I could be wrong, but I think the only realistic conflict you have is the pressure and desire to be nice, versus your commitment to observed reality. Because you're nice and caring, and you want everyone to be able to be safe and happy, you also want to try to make transgender identified people safe and happy. And I get that. Seriously, I was right there with you a decade ago.
If there were a practical way for that to happen, I'd be entirely supportive of that. If there were some way that could be actually put in practice that would allow us to quickly and efficiently identify which males are "genuinely transgender" and also "safe", that would go a long ways. But the reality right now is that such a method does not exist. There is no plausible way to distinguish a harmless genuine transgender male from a dangerous transgender male, and there's no plausible way to distinguish either of those from a bog-standard man who has tossed on a skirt and some lipstick.

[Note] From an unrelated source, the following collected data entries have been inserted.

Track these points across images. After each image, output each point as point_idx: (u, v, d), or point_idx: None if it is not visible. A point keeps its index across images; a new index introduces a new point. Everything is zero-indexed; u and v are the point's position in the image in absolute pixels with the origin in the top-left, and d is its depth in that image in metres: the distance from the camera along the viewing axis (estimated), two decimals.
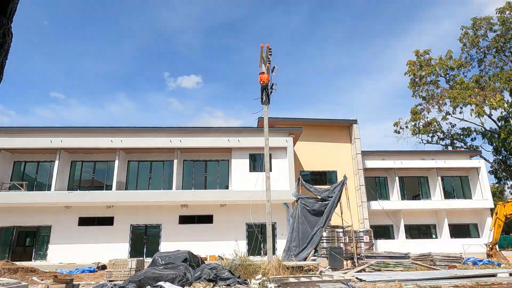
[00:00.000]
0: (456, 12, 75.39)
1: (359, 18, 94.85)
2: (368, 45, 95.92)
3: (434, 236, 27.80)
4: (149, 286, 9.65)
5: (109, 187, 23.26)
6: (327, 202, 15.84)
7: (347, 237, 19.74)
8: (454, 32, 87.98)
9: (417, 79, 39.11)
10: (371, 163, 27.72)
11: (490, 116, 36.88)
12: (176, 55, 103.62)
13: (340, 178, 21.07)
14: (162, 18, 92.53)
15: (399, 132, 40.02)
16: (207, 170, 24.41)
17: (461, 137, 40.63)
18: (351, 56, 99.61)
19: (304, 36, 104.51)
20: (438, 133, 40.70)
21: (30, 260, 21.32)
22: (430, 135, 40.67)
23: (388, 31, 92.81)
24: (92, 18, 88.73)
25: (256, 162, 23.27)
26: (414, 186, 29.49)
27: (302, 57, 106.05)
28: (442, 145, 41.02)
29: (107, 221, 22.56)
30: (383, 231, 27.27)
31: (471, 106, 35.52)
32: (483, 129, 38.98)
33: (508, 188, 43.56)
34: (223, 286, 9.83)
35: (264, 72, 16.09)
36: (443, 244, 25.31)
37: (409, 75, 39.35)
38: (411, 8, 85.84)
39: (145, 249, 22.32)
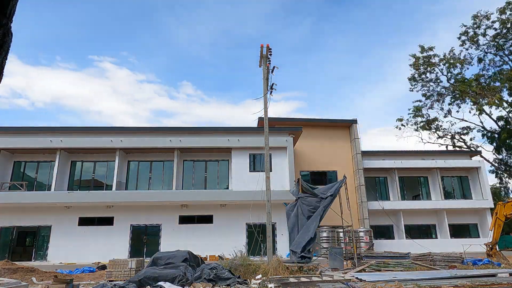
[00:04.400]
0: (456, 25, 75.51)
1: (361, 30, 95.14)
2: (369, 54, 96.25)
3: (434, 236, 27.78)
4: (149, 286, 9.65)
5: (109, 187, 23.25)
6: (323, 198, 15.76)
7: (347, 237, 19.76)
8: (454, 43, 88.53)
9: (417, 76, 39.32)
10: (371, 163, 27.71)
11: (490, 115, 36.91)
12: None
13: (340, 178, 21.05)
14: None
15: (400, 128, 40.39)
16: (207, 170, 24.40)
17: (461, 136, 40.69)
18: (353, 65, 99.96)
19: (308, 46, 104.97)
20: (439, 132, 40.82)
21: (30, 260, 21.31)
22: (431, 131, 40.82)
23: (388, 42, 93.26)
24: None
25: (256, 162, 23.26)
26: (414, 186, 29.49)
27: (304, 65, 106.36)
28: (442, 144, 41.11)
29: (107, 221, 22.55)
30: (383, 231, 27.24)
31: (470, 103, 35.66)
32: (482, 128, 39.04)
33: (509, 187, 43.52)
34: (223, 286, 9.82)
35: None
36: (443, 244, 25.28)
37: (413, 69, 39.45)
38: (411, 21, 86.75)
39: (145, 249, 22.30)
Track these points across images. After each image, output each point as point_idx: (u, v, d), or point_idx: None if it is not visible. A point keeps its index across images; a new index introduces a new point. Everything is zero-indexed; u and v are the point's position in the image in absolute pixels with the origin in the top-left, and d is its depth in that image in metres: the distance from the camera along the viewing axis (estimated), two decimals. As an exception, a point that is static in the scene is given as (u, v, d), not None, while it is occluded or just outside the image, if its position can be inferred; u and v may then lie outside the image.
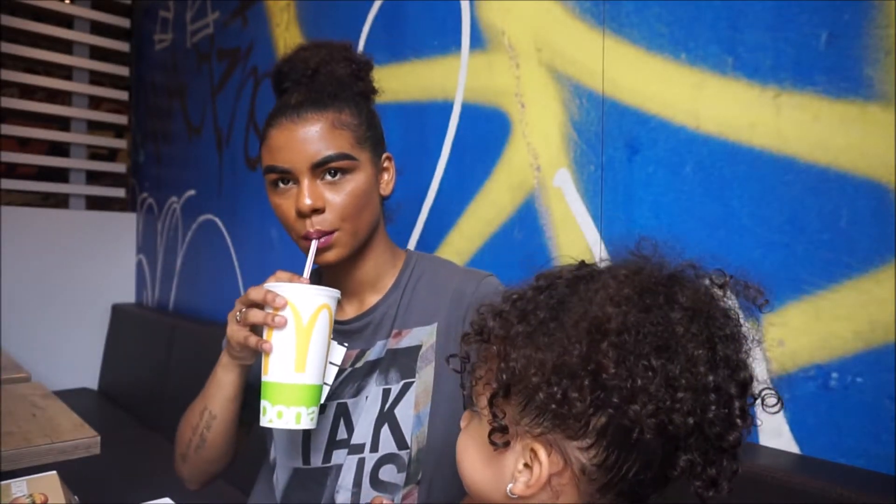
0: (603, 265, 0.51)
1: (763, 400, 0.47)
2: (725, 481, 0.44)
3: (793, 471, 0.71)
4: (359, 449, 0.80)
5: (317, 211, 0.76)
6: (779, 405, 0.47)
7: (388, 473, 0.78)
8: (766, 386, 0.47)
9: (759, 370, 0.81)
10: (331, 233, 0.77)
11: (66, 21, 2.88)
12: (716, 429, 0.43)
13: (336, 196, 0.77)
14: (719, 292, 0.48)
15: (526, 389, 0.45)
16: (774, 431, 0.80)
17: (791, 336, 0.79)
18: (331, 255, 0.79)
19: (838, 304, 0.75)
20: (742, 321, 0.47)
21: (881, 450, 0.71)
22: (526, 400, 0.45)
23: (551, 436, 0.45)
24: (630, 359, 0.42)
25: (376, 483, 0.78)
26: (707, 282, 0.48)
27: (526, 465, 0.46)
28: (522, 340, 0.46)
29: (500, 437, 0.47)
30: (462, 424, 0.55)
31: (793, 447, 0.79)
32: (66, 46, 2.87)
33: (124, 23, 3.02)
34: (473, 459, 0.51)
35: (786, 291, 0.79)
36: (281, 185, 0.79)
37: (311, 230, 0.76)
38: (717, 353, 0.44)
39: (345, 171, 0.78)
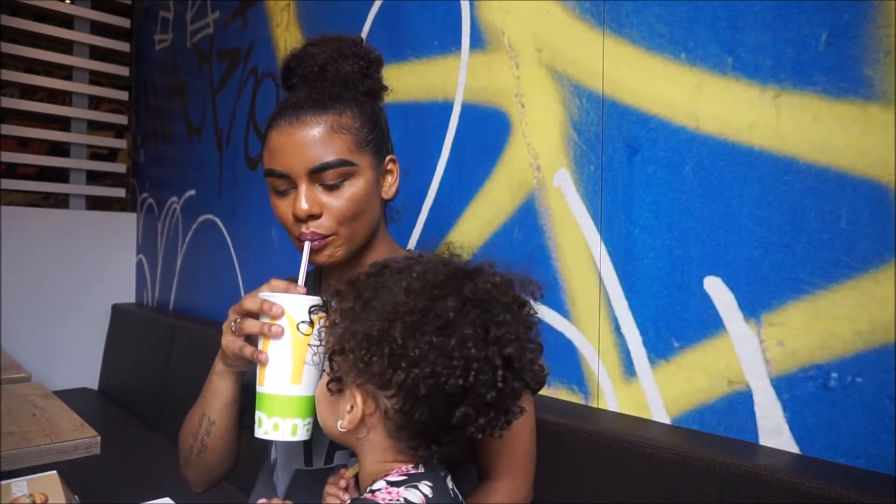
0: (425, 257, 0.64)
1: (537, 381, 0.62)
2: (498, 429, 0.59)
3: (793, 471, 0.71)
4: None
5: (313, 216, 0.76)
6: (545, 372, 0.64)
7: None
8: (545, 369, 0.63)
9: (760, 370, 0.81)
10: (327, 236, 0.77)
11: (67, 21, 2.88)
12: (481, 389, 0.56)
13: (334, 200, 0.77)
14: (505, 287, 0.61)
15: (343, 350, 0.59)
16: (774, 431, 0.80)
17: (791, 336, 0.79)
18: (323, 257, 0.79)
19: (838, 304, 0.75)
20: (524, 309, 0.61)
21: (881, 450, 0.71)
22: (351, 358, 0.59)
23: (369, 386, 0.59)
24: (416, 335, 0.55)
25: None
26: (496, 279, 0.61)
27: (351, 406, 0.60)
28: (350, 315, 0.60)
29: (335, 386, 0.61)
30: (321, 381, 0.67)
31: (792, 447, 0.79)
32: (66, 46, 2.87)
33: (124, 23, 3.02)
34: (323, 404, 0.65)
35: (786, 291, 0.79)
36: (280, 187, 0.78)
37: (307, 232, 0.77)
38: (490, 333, 0.57)
39: (343, 177, 0.77)
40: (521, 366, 0.58)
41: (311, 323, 0.67)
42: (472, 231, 1.22)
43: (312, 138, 0.75)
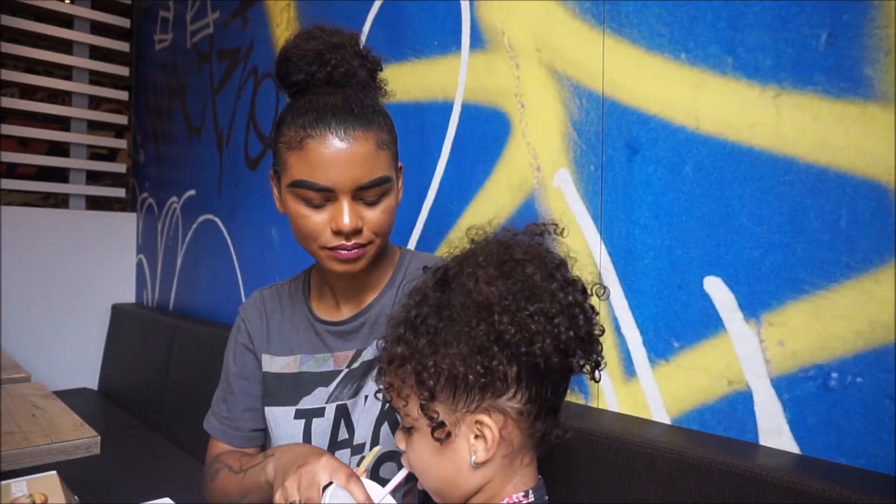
0: (449, 261, 0.62)
1: (597, 293, 0.62)
2: (602, 361, 0.60)
3: (793, 471, 0.71)
4: (360, 449, 0.80)
5: (357, 230, 0.76)
6: (606, 292, 0.67)
7: (389, 471, 0.79)
8: (594, 282, 0.63)
9: (760, 370, 0.81)
10: (365, 246, 0.78)
11: (66, 21, 2.88)
12: (584, 329, 0.57)
13: (373, 214, 0.77)
14: (539, 238, 0.62)
15: (453, 381, 0.55)
16: (774, 431, 0.80)
17: (791, 336, 0.79)
18: (356, 268, 0.79)
19: (838, 304, 0.75)
20: (556, 252, 0.62)
21: (881, 450, 0.71)
22: (453, 390, 0.56)
23: (485, 403, 0.56)
24: (517, 315, 0.54)
25: (377, 481, 0.78)
26: (526, 236, 0.62)
27: (477, 436, 0.56)
28: (430, 349, 0.55)
29: (442, 432, 0.56)
30: (402, 447, 0.63)
31: (793, 447, 0.79)
32: (66, 46, 2.87)
33: (124, 23, 3.02)
34: (429, 464, 0.59)
35: (786, 291, 0.79)
36: (315, 200, 0.75)
37: (349, 243, 0.76)
38: (558, 280, 0.57)
39: (384, 193, 0.77)
40: (589, 293, 0.60)
41: (391, 385, 0.61)
42: (472, 231, 1.22)
43: (363, 155, 0.74)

And until we have a reliable way for all women to make that distinction... any policy that allows self-declared transwomen to use female intimate spaces as a right has the consequence of allowing any and all men into those spaces.
I'm not willing to sacrifice women's dignity and safety in such a way. Women aren't human shields, and we're not security blankets. We shouldn't be asked to increase our already exorbitant risk in order to help some males feel better about themselves.